◆ **EXERCISE INSTRUCTIONS**: Only lines with the string "sales" should be returned from the data below.

[Rendered images with source text]

++++++++

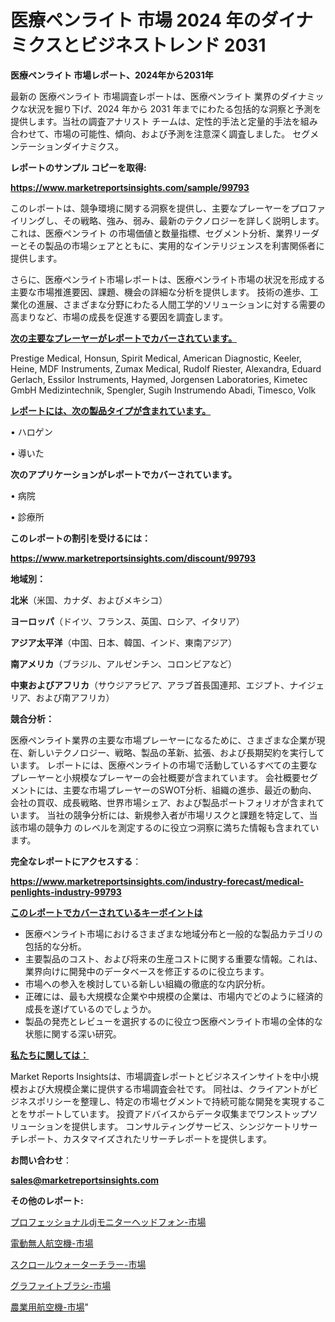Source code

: # 医療ペンライト 市場 2024 年のダイナミクスとビジネストレンド 2031

<strong>医療ペンライト 市場レポート、2024年から2031年</strong>

最新の 医療ペンライト 市場調査レポートは、医療ペンライト 業界のダイナミックな状況を掘り下げ、2024 年から 2031 年までにわたる包括的な洞察と予測を提供します。当社の調査アナリスト チームは、定性的手法と定量的手法を組み合わせて、市場の可能性、傾向、および予測を注意深く調査しました。 セグメンテーションダイナミクス。



<strong>レポートのサンプル コピーを取得:</strong> <a href=https://www.marketreportsinsights.com/sample/99793>

<strong><u>https://www.marketreportsinsights.com/sample/99793</u></strong></a>

このレポートは、競争環境に関する洞察を提供し、主要なプレーヤーをプロファイリングし、その戦略、強み、弱み、最新のテクノロジーを詳しく説明します。 これは、医療ペンライト の市場価値と数量指標、セグメント分析、業界リーダーとその製品の市場シェアとともに、実用的なインテリジェンスを利害関係者に提供します。

さらに、医療ペンライト市場レポートは、医療ペンライト市場の状況を形成する主要な市場推進要因、課題、機会の詳細な分析を提供します。 技術の進歩、工業化の進展、さまざまな分野にわたる人間工学的ソリューションに対する需要の高まりなど、市場の成長を促進する要因を調査します。



<strong><u>次の主要なプレーヤーがレポートでカバーされています。</u></strong>

Prestige Medical, Honsun, Spirit Medical, American Diagnostic, Keeler, Heine, MDF Instruments, Zumax Medical, Rudolf Riester, Alexandra, Eduard Gerlach, Essilor Instruments, Haymed, Jorgensen Laboratories, Kimetec GmbH Medizintechnik, Spengler, Sugih Instrumendo Abadi, Timesco, Volk



<strong><u><b>レポートには、次の製品タイプが含まれています。</b></u></strong>

• ハロゲン

• 導いた



<strong><b>次のアプリケーションがレポートでカバーされています。</b></strong>

• 病院

• 診療所



<strong><b>このレポートの割引を受けるには：</b></strong><a href=https://www.marketreportsinsights.com/discount/99793>

<strong><u>https://www.marketreportsinsights.com/discount/99793</u></strong></a>



<strong>地域別：</strong>



<strong>北米</strong>（米国、カナダ、およびメキシコ）



<strong>ヨーロッパ</strong>（ドイツ、フランス、英国、ロシア、イタリア）



<strong>アジア太平洋</strong>（中国、日本、韓国、インド、東南アジア）



<strong>南アメリカ</strong>（ブラジル、アルゼンチン、コロンビアなど）



<strong>中東およびアフリカ</strong>（サウジアラビア、アラブ首長国連邦、エジプト、ナイジェリア、および南アフリカ）



<strong>競合分析：</strong>

医療ペンライト業界の主要な市場プレーヤーになるために、さまざまな企業が現在、新しいテクノロジー、戦略、製品の革新、拡張、および長期契約を実行しています。 レポートには、医療ペンライトの市場で活動しているすべての主要なプレーヤーと小規模なプレーヤーの会社概要が含まれています。 会社概要セグメントには、主要な市場プレーヤーのSWOT分析、組織の進歩、最近の動向、会社の買収、成長戦略、世界市場シェア、および製品ポートフォリオが含まれています。 当社の競争分析には、新規参入者が市場リスクと課題を特定して、当該市場の競争力 のレベルを測定するのに役立つ洞察に満ちた情報も含まれています。



<strong>完全なレポートにアクセスする</strong>：

<a href=https://www.marketreportsinsights.com/industry-forecast/medical-penlights-industry-99793>

<strong><u>https://www.marketreportsinsights.com/industry-forecast/medical-penlights-industry-99793</u></strong></a>



<strong><u><b>このレポートでカバーされているキーポイントは</b></u></strong>
<ul>
  <li>医療ペンライト市場におけるさまざまな地域分布と一般的な製品カテゴリの包括的な分析。</li>
  <li>主要製品のコスト、および将来の生産コストに関する重要な情報。これは、業界向けに開発中のデータベースを修正するのに役立ちます。</li>
  <li>市場への参入を検討している新しい組織の徹底的な内訳分析。</li>
  <li>正確には、最も大規模な企業や中規模の企業は、市場内でどのように経済的成長を遂げているのでしょうか。</li>
  <li>製品の発売とレビューを選択するのに役立つ医療ペンライト市場の全体的な状態に関する深い研究。</li>
</ul>


<strong><u><b>私たちに関しては：</b></u></strong>

Market Reports Insightsは、市場調査レポートとビジネスインサイトを中小規模および大規模企業に提供する市場調査会社です。 同社は、クライアントがビジネスポリシーを整理し、特定の市場セグメントで持続可能な開発を実現することをサポートしています。 投資アドバイスからデータ収集までワンストップソリューションを提供します。 コンサルティングサービス、シンジケートリサーチレポート、カスタマイズされたリサーチレポートを提供します。



<strong><b>お問い合わせ</b></strong>：

<a href=mailto:sales@marketreportsinsights.com>

<strong><u>sales@marketreportsinsights.com</u></strong></a>



<strong>その他のレポート:</strong>

<a href=https://www.linkedin.com/pulse/プロフェッショナルdjモニターヘッドフォン-市場-2023-swot-a0yjf/>プロフェッショナルdjモニターヘッドフォン-市場</a>

<a href=https://www.linkedin.com/pulse/電動無人航空機-市場-2023-年のダイナミクスとビジネストレンド-2030-ciltf/>電動無人航空機-市場</a>

<a href=https://www.linkedin.com/pulse/スクロールウォーターチラー-市場-2023-収益と成長ドライバー-2030-8rtpf/>スクロールウォーターチラー-市場</a>

<a href=https://www.linkedin.com/pulse/グラファイトブラシ-市場-2023-推進要因と成長機会-2030-pr-news-hub-8mhdf/>グラファイトブラシ-市場</a>

<a href=https://www.linkedin.com/pulse/農業用航空機-市場-2023-swot-分析と最新イノベーション-2030-ln1cc/>農業用航空機-市場</a>"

++++++++

◆ **ANSWER FOR THE TASK**:
<a href=mailto:sales@marketreportsinsights.com>
<strong><u>sales@marketreportsinsights.com</u></strong></a>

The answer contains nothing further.